The first half was somewhat haphazard and slow to build momentum, in part I think because of the weight of all the meta-layers under which the direction must have been groaning. Some notable double-castings: Orsino/Aguecheek, Toby/Sebastian, Maria/Antonio. If I hadn’t seen the play many times already, I might well have had no idea what was going on. Things picked up alarming speed after intermission, though, and the madcap energy and irresistible momentum carried the show to an entirely satisfying conclusion.
Old Feste in his bluesman’s hat and shabby coat, the frat-boy Toby and the Hispanic-maid Maria all give admirable showings. The most memorable moments to my mind, though, are those shared on stage with Malvolio, seen here as a massive, barrel-chested bar bouncer. The fruit of numerous little choices adorn his time on stage: His bark is shown to be worse than his bite when he prepares to deck Toby by wrapping his fist in tape, only to fail to deliver even after Toby marches right up and dares him to his face (“Art any more than a steward?”). His self-absorption is readily shown during the letter scene as the drunks plow into the clothes pile repeatedly, which could not but fail to attract the attention of anyone who had attention to spare; he even thanks Maria for handing him the letter, then does a double-take and turns around just as the drunks freeze into tree-shapes, limbs splayed. The “yellow stockings” become a ridiculous canary yellow Spandex cycling suit. The “dark house” becomes a corrugated cardboard refrigerator box out of which the desperate Malvolio sticks one finger through a crack when speaking. And his final tirade (“TELL – ME – WHY”, and later, “I’LL BE REVENGED – UPON – THE WHOLE – PACK – OF YOU”) dissipates into impotent rage when he finds that the gas-powered chainsaw he’s trying to start (used as Cesario’s weapon in the Cesario/Aguecheek duel) has run out of fuel. He later sullenly accepts a beer from Sir Toby, though not without giving a middle finger in return.

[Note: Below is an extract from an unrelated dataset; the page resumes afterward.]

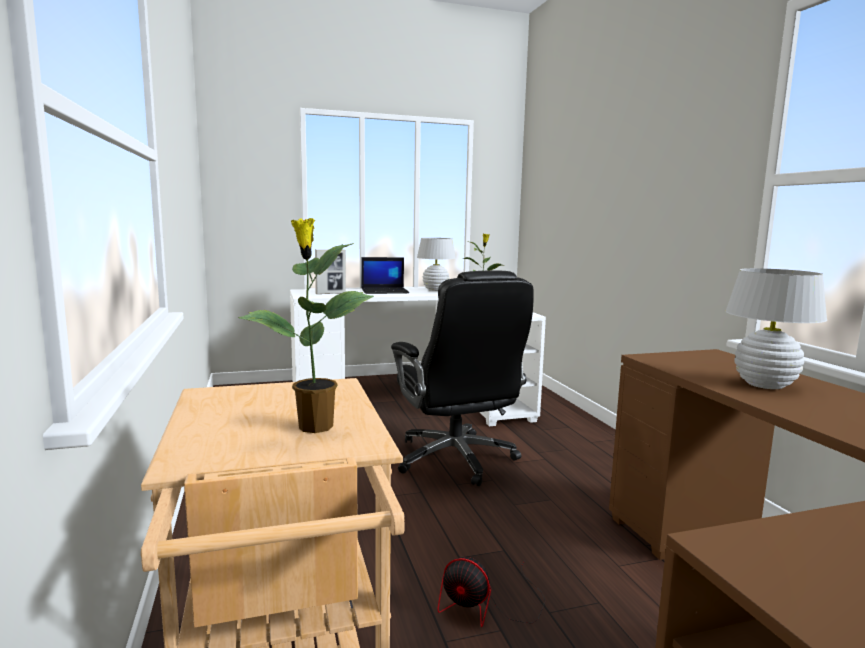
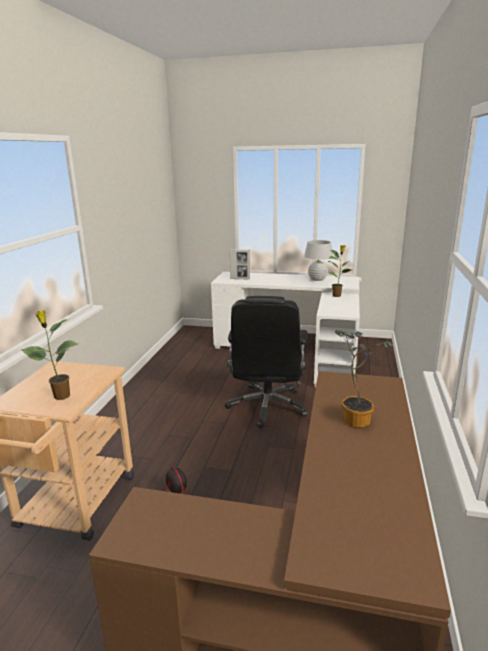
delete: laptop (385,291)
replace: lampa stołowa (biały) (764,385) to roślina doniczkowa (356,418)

After the curtain call for the Shakespearean characters, we’re brought back to the meta-world as the stage goes dark, the actors doff their characters’ costumes (returning to “street clothes”) and the reports run on the snow-filled TV that the wildfires have been contained. One wonders whether Viola’s embrace of Sebastian in Act V’s denoument parallels a similar release between loved ones in this scene. I still don’t entirely understand its relevance, except perhaps to remind us that life is short and our fellow human beings sometimes hard to empathize with, and that the easing of these sufferings is the value of the arts (and the performing arts especially) in these uncertain times.